Abstract: “Poetic diction” is an early modern term of art, used to mark distinctions between prose and verse. It signals a belief that poets speak and write a special kind of language. But “poetic diction” is also the term selected by William Wordsworth in the preface to Lyrical Ballads to sum up and mark a break with eighteenth-century poetics. “Poetic diction,” complained Wordsworth, is “mechanical” and “artificial,” a “hubbub of words.” Poets should instead write poems, claims Wordsworth, famously, in the “real language of men.” By 1800, it would seem, the seventeenth- and eighteenth-century stock of words and phrases was well worn if not worn out.

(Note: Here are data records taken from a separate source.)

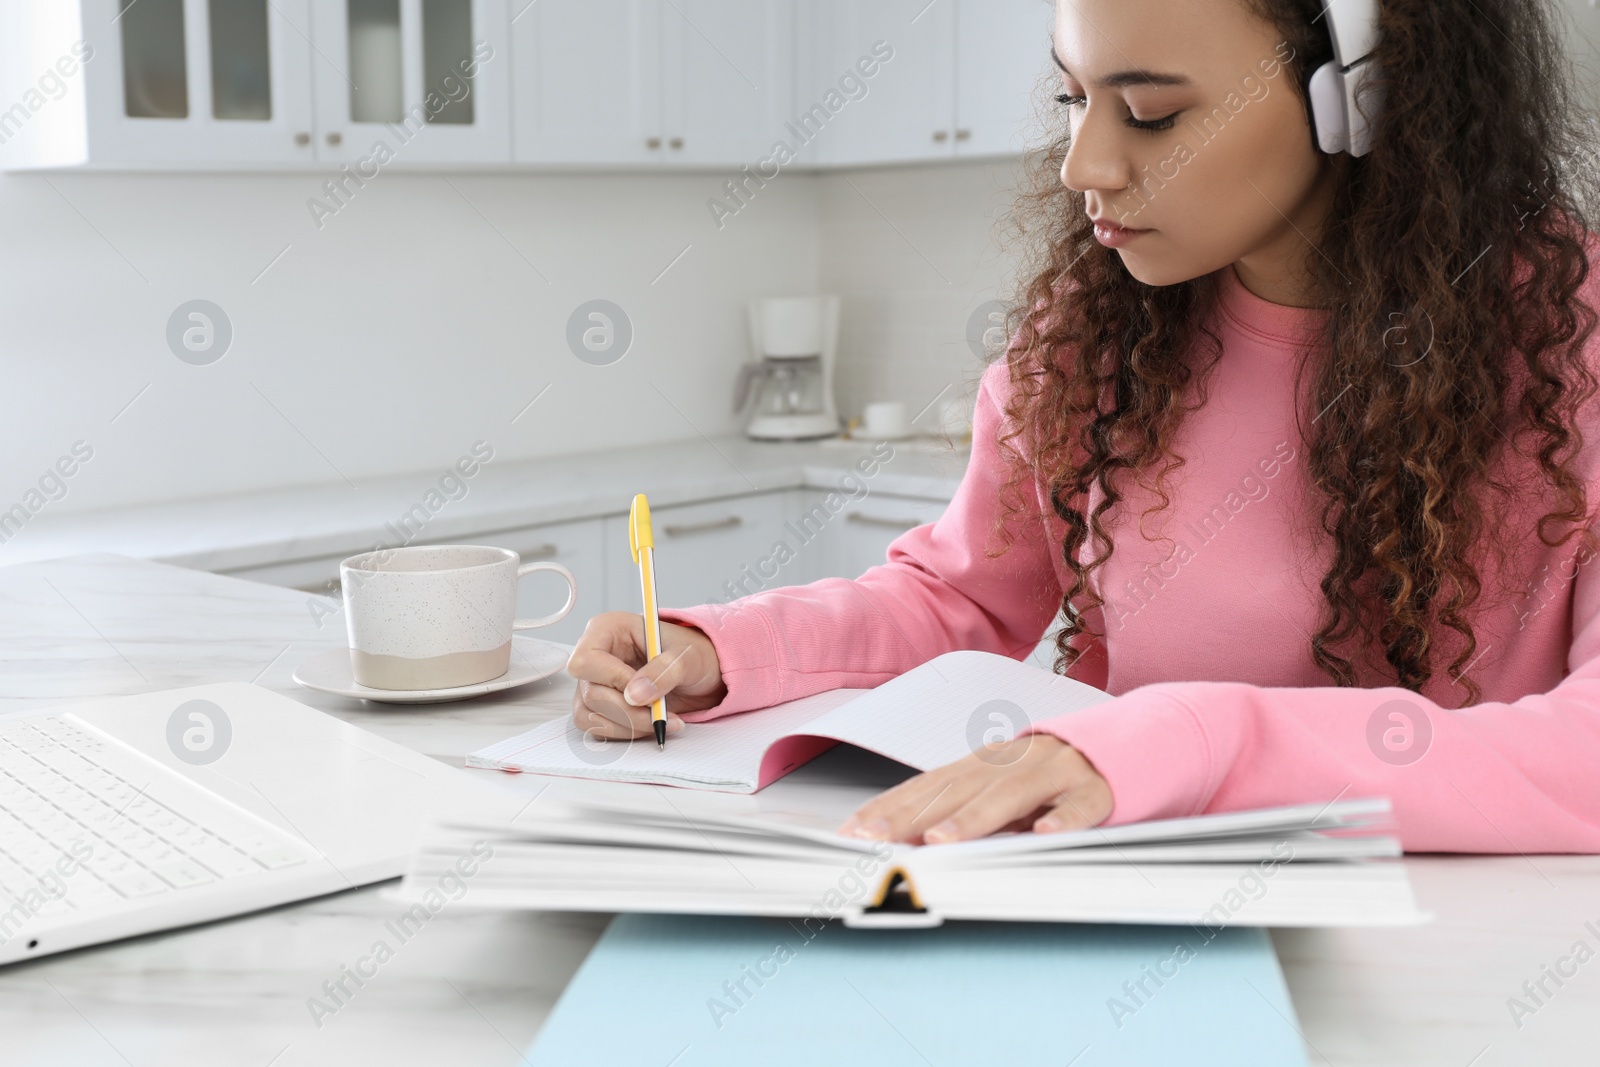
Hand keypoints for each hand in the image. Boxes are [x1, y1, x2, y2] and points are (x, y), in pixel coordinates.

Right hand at [565, 612, 726, 740]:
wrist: (700, 675)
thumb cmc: (692, 655)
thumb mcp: (688, 656)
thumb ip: (665, 671)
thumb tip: (635, 695)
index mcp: (608, 630)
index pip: (586, 660)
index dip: (613, 679)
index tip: (643, 692)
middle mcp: (594, 656)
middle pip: (590, 693)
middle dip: (629, 711)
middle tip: (661, 714)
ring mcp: (593, 683)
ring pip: (590, 716)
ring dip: (629, 726)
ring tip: (661, 720)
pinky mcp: (598, 707)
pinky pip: (598, 728)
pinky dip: (626, 733)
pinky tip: (650, 725)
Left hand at [836, 734, 1111, 842]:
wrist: (1124, 745)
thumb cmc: (1050, 778)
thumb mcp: (1002, 790)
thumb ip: (960, 810)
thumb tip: (904, 840)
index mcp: (983, 764)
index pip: (926, 786)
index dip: (888, 808)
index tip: (851, 832)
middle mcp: (1013, 763)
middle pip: (955, 789)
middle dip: (911, 815)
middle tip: (874, 840)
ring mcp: (1055, 772)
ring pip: (1011, 793)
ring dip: (975, 817)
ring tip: (940, 840)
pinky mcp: (1097, 789)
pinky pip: (1080, 805)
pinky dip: (1064, 819)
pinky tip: (1046, 834)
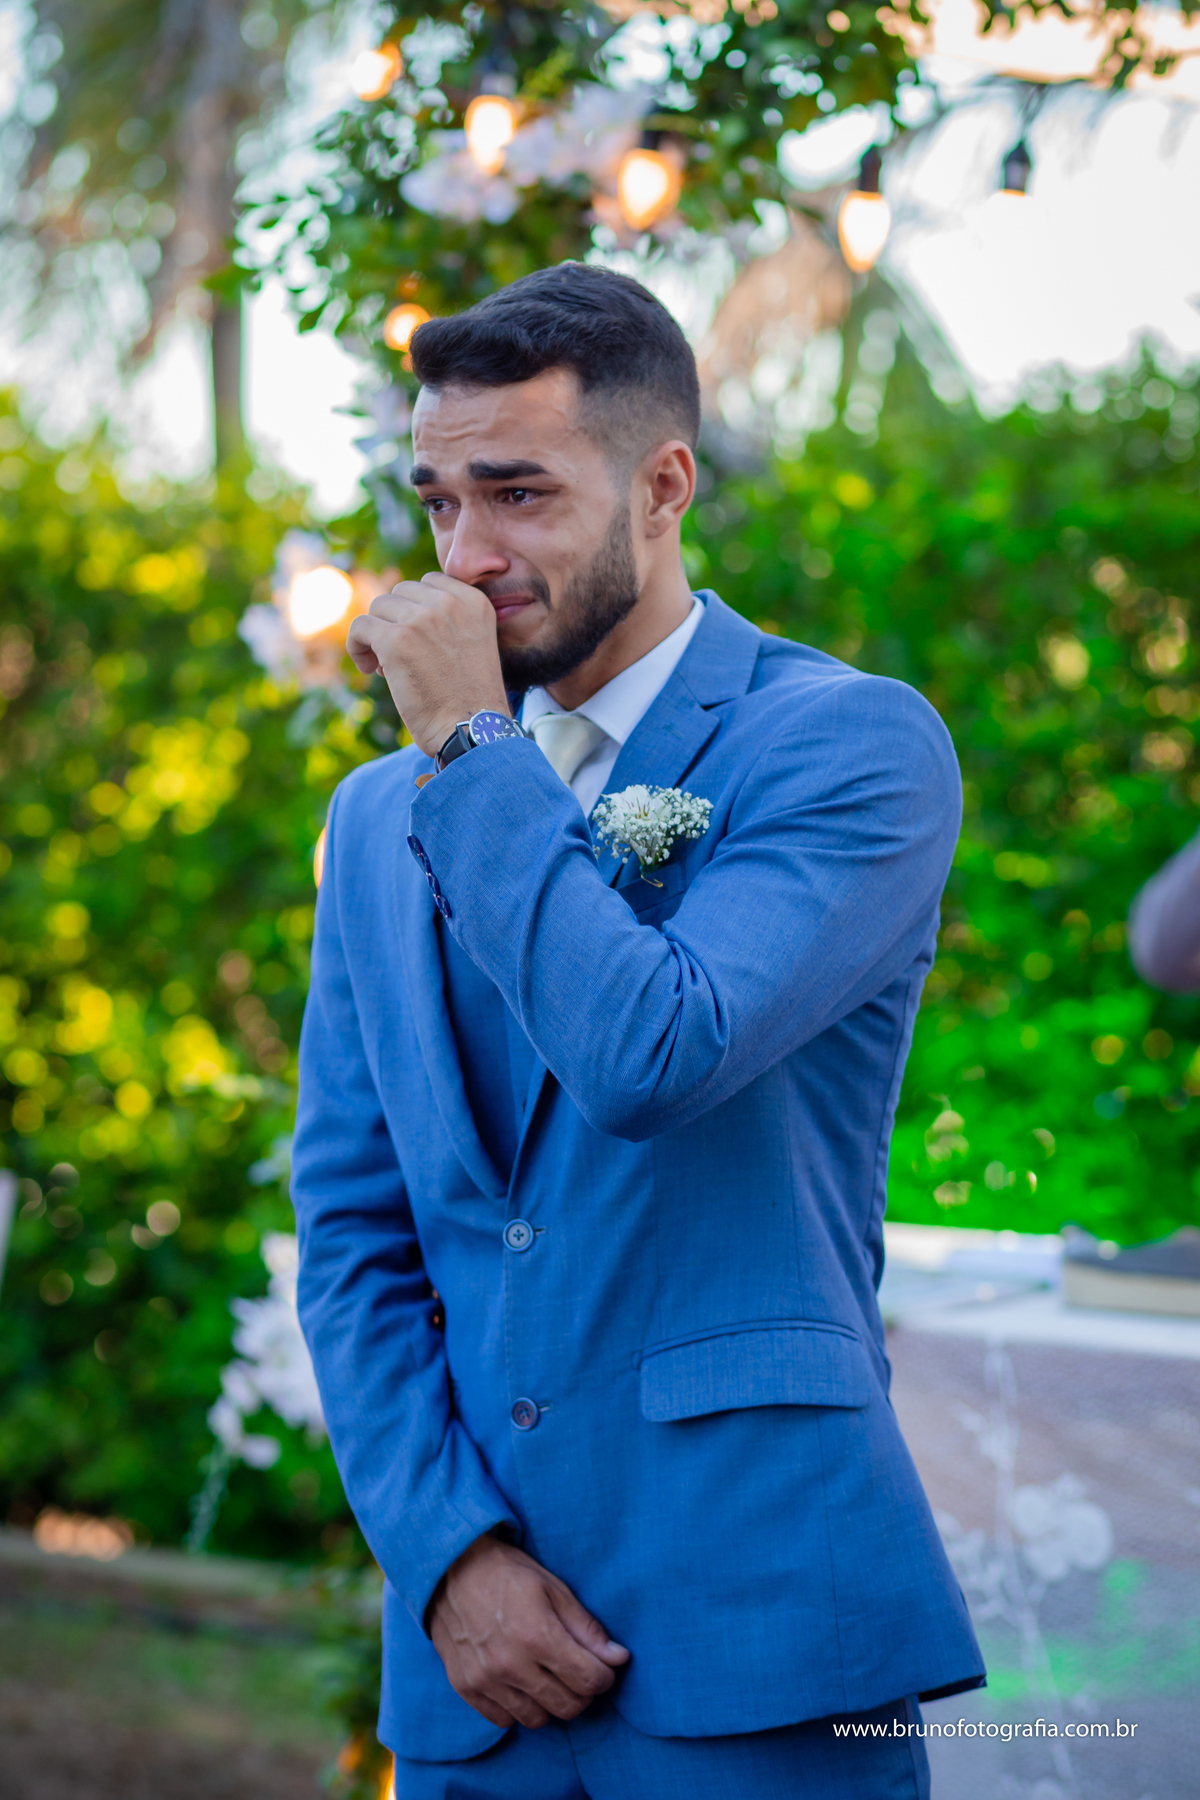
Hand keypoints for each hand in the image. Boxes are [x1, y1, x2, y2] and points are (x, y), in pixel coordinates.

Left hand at [346, 573, 509, 755]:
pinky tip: (370, 668)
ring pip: (378, 607)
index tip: (418, 641)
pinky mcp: (397, 640)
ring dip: (377, 634)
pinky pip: (361, 627)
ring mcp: (423, 619)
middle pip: (400, 593)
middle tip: (402, 657)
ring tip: (387, 666)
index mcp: (474, 601)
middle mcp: (450, 603)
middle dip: (396, 621)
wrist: (472, 729)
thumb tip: (399, 609)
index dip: (415, 611)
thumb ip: (448, 620)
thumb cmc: (470, 699)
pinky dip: (358, 646)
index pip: (428, 583)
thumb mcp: (472, 644)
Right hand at [427, 1534, 630, 1729]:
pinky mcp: (465, 1688)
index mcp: (537, 1635)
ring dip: (551, 1702)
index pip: (588, 1680)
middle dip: (582, 1693)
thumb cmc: (509, 1575)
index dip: (603, 1677)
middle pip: (567, 1707)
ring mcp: (485, 1680)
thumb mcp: (555, 1590)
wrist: (451, 1569)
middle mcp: (511, 1664)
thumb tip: (619, 1658)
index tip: (602, 1667)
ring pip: (537, 1719)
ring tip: (548, 1677)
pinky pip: (505, 1720)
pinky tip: (520, 1683)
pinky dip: (519, 1708)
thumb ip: (587, 1629)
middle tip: (577, 1672)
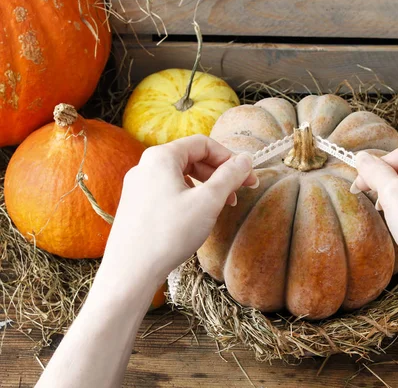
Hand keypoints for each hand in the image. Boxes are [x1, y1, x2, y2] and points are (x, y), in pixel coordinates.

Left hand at [102, 135, 257, 287]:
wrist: (131, 271)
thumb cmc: (169, 234)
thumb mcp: (208, 201)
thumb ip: (229, 176)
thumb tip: (246, 159)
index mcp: (161, 157)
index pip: (203, 144)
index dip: (230, 158)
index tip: (247, 177)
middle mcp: (145, 165)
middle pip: (191, 158)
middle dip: (219, 173)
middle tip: (239, 193)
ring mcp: (138, 186)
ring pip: (180, 176)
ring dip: (206, 186)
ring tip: (221, 207)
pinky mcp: (136, 205)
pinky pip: (168, 190)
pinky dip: (189, 197)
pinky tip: (198, 216)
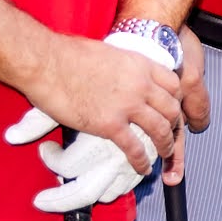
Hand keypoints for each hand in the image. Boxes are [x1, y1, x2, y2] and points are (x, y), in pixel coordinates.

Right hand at [1, 24, 186, 203]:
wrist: (46, 62)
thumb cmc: (68, 54)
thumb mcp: (109, 53)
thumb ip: (124, 68)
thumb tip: (123, 77)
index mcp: (140, 64)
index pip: (173, 84)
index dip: (175, 100)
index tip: (171, 111)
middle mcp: (140, 84)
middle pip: (172, 110)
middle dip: (174, 126)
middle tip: (171, 135)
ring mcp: (127, 105)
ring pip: (160, 130)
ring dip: (165, 146)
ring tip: (164, 155)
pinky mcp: (109, 124)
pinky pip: (135, 148)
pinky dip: (141, 161)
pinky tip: (142, 167)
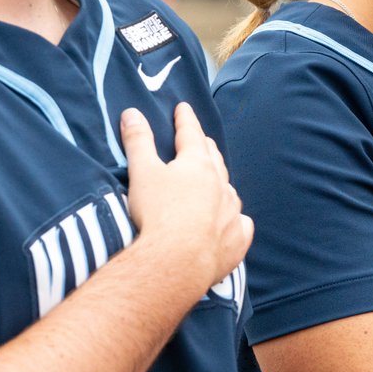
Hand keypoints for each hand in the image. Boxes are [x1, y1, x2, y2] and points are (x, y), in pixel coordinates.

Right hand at [121, 103, 252, 287]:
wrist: (177, 263)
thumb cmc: (157, 214)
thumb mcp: (142, 172)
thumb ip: (138, 141)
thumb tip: (132, 113)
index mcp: (198, 165)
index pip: (191, 133)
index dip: (185, 119)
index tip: (184, 108)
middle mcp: (221, 185)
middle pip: (213, 159)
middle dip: (205, 147)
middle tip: (200, 139)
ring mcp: (232, 213)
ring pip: (228, 191)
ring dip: (220, 183)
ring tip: (214, 181)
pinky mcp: (236, 241)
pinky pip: (240, 225)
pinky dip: (235, 220)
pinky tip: (233, 222)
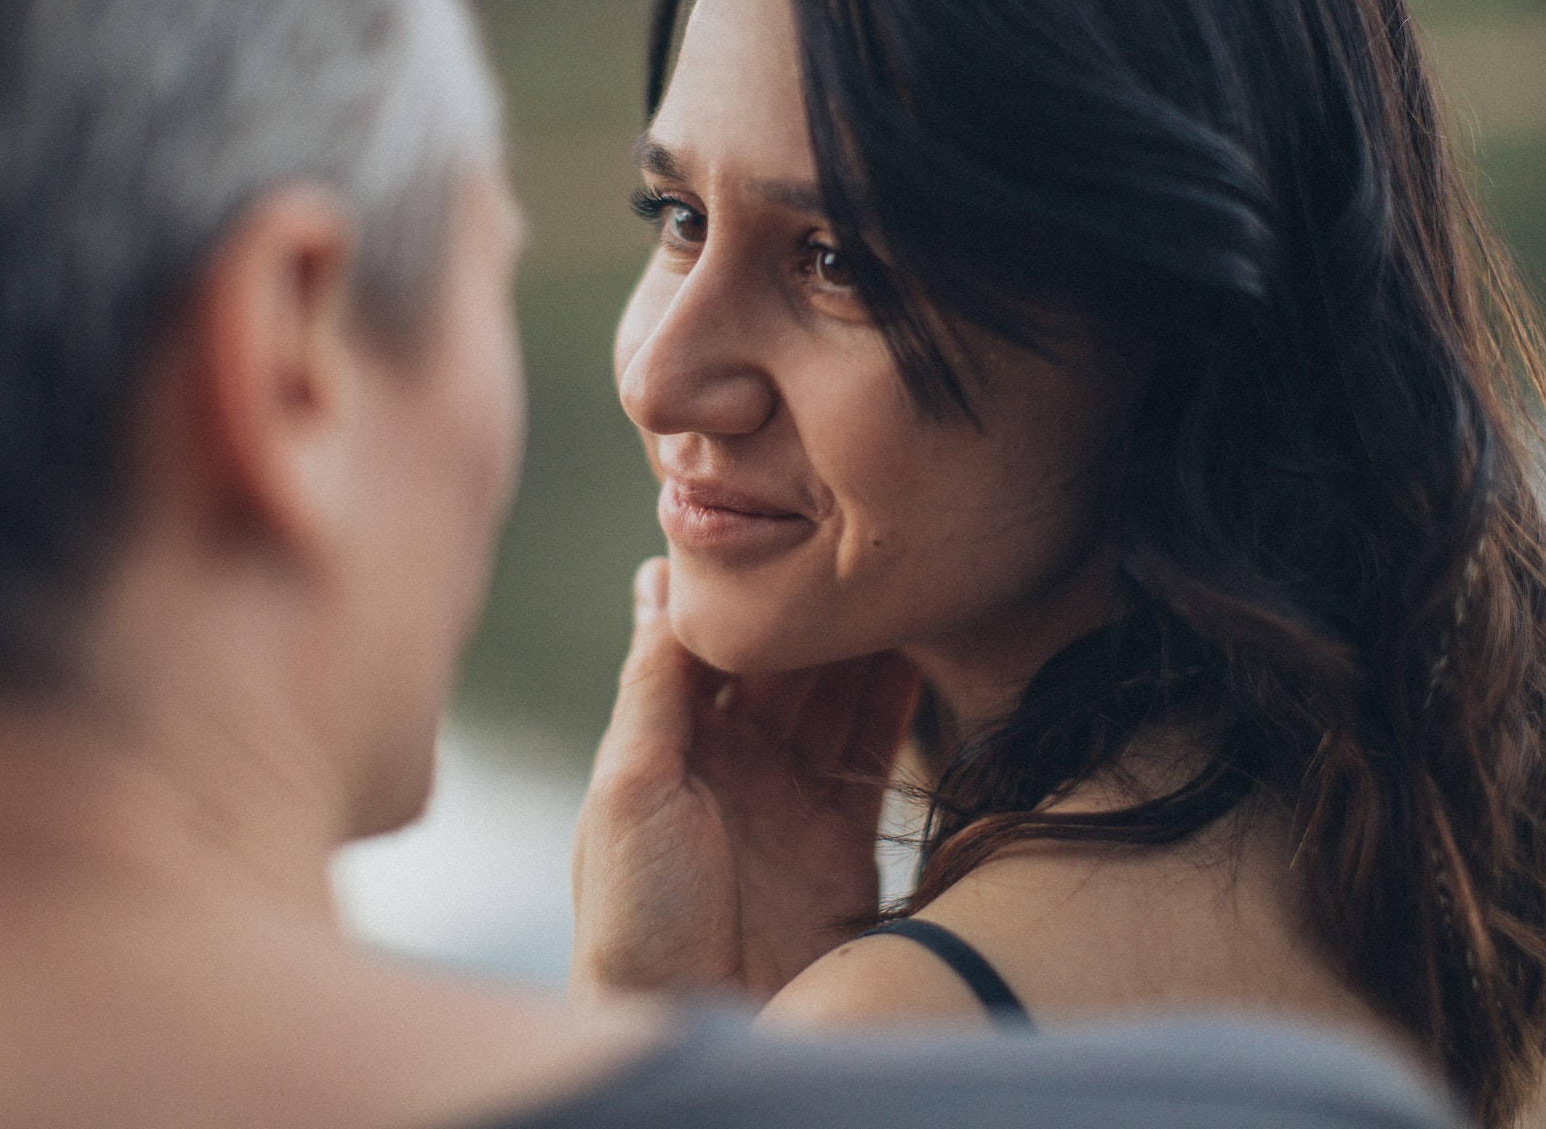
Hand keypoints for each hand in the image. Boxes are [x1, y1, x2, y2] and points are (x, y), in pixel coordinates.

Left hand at [570, 558, 921, 1001]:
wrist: (696, 1021)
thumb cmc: (635, 918)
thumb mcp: (629, 786)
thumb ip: (655, 685)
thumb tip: (657, 580)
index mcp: (666, 746)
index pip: (711, 645)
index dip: (742, 592)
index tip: (776, 524)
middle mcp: (729, 764)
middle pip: (780, 664)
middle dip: (811, 609)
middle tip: (854, 542)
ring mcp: (788, 799)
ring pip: (832, 698)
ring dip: (858, 644)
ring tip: (893, 578)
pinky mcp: (842, 839)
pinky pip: (873, 753)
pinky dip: (895, 703)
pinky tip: (917, 649)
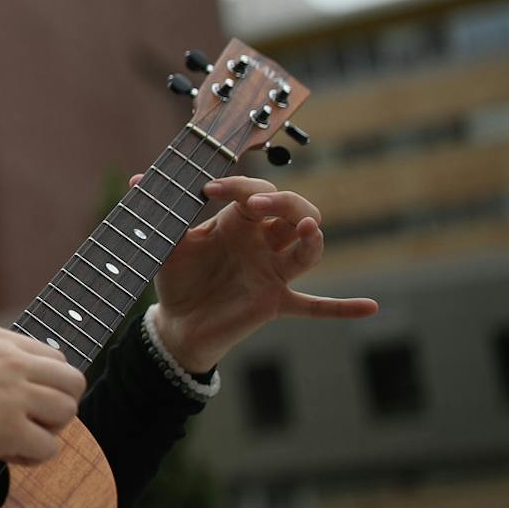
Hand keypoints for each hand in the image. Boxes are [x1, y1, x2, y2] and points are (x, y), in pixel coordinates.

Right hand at [0, 324, 87, 465]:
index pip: (54, 357)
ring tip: (19, 438)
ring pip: (67, 412)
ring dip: (48, 430)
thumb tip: (2, 379)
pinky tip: (8, 454)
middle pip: (73, 381)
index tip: (24, 399)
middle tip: (32, 420)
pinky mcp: (8, 429)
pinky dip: (34, 456)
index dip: (46, 383)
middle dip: (59, 404)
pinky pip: (49, 447)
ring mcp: (13, 394)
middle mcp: (12, 361)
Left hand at [129, 172, 378, 372]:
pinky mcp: (275, 302)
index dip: (239, 186)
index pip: (255, 192)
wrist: (175, 324)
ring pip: (309, 249)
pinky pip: (315, 306)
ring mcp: (273, 273)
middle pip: (294, 211)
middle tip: (253, 204)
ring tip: (307, 227)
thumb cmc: (177, 278)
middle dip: (281, 202)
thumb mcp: (166, 245)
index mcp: (239, 223)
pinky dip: (341, 308)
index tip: (208, 189)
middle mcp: (262, 243)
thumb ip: (159, 215)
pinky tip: (371, 307)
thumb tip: (137, 183)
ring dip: (311, 238)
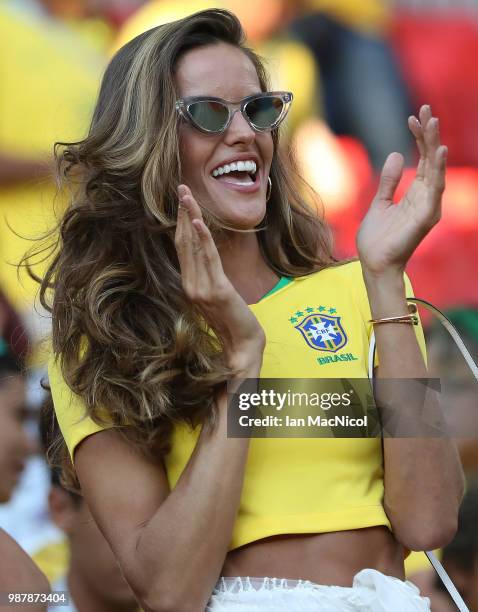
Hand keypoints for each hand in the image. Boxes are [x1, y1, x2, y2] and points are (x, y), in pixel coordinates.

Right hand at [174, 184, 265, 372]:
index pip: (182, 248)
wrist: (242, 347)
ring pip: (193, 246)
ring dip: (191, 218)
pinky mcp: (216, 291)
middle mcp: (189, 285)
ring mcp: (200, 288)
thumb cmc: (232, 322)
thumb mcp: (216, 297)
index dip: (181, 223)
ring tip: (187, 195)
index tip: (181, 201)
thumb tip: (204, 260)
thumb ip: (206, 279)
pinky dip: (203, 239)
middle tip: (181, 188)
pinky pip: (208, 260)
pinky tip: (200, 222)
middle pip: (183, 242)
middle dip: (183, 213)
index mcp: (188, 285)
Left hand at [357, 105, 446, 276]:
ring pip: (436, 169)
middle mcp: (426, 197)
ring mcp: (428, 206)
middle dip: (429, 133)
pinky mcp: (426, 216)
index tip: (412, 117)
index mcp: (416, 193)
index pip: (423, 159)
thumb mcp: (380, 202)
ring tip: (432, 121)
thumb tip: (398, 154)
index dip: (418, 137)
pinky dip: (439, 169)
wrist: (373, 263)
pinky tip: (439, 151)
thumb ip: (389, 181)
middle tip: (426, 108)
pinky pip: (435, 189)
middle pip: (432, 159)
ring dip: (435, 144)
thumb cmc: (377, 238)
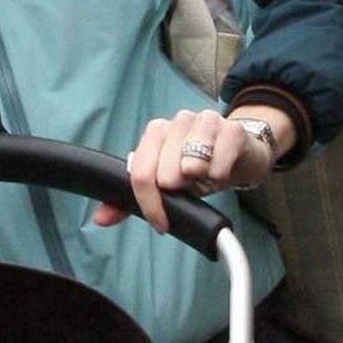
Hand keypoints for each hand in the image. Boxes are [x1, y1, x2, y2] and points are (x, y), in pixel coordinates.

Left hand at [93, 108, 282, 233]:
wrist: (242, 157)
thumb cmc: (200, 171)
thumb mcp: (164, 187)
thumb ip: (130, 201)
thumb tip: (100, 219)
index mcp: (156, 132)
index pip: (140, 172)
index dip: (149, 203)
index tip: (161, 223)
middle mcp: (177, 121)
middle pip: (165, 175)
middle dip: (180, 190)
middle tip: (191, 185)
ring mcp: (205, 120)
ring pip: (191, 167)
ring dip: (201, 182)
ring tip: (206, 175)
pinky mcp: (232, 129)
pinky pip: (218, 167)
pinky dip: (220, 177)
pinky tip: (222, 171)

Poetic diction, as a topic of scholarly interest, had itself become a worn one by the 1950s; but then computational methods may offer new insights into moribund topics. In particular, when I see critics compile a large “set of phrases” that occur with “wearisome iteration” or provide a short list of stock phraseology (“blushing flowers,” “cool gales,” ” lab’ring oxen,” “curling smokes,” “fleet shades,” and “dusky green”), it is the mechanical, iterative quality of the verse surveyed that most interests me. Computational methods work by iteration; and from the perspective of a computational linguist, the stock of phrases complained of by some literary critics are so many types and tokens, waiting to counted and mapped. In the current moment, in which great quantities of verse-Metaphysical, Neoclassical, Romantic-have been digitized, an opportunity to identify the stock of phrases and visualize their changing frequencies presents itself.
Bio: Brad Pasanek is an Assistant Professor in the English Department of the University of Virginia. His first book, Metaphors of Mind: An Eighteenth-Century Dictionary ships in the coming month from Johns Hopkins University Press. (Act now! Buy two, get one free.) His efforts have been described by one of his colleagues in the digital humanities, as “distant reading by hand,” and his book digests and analyzes over 10,000 of the metaphors collected online at The Mind is a Metaphor.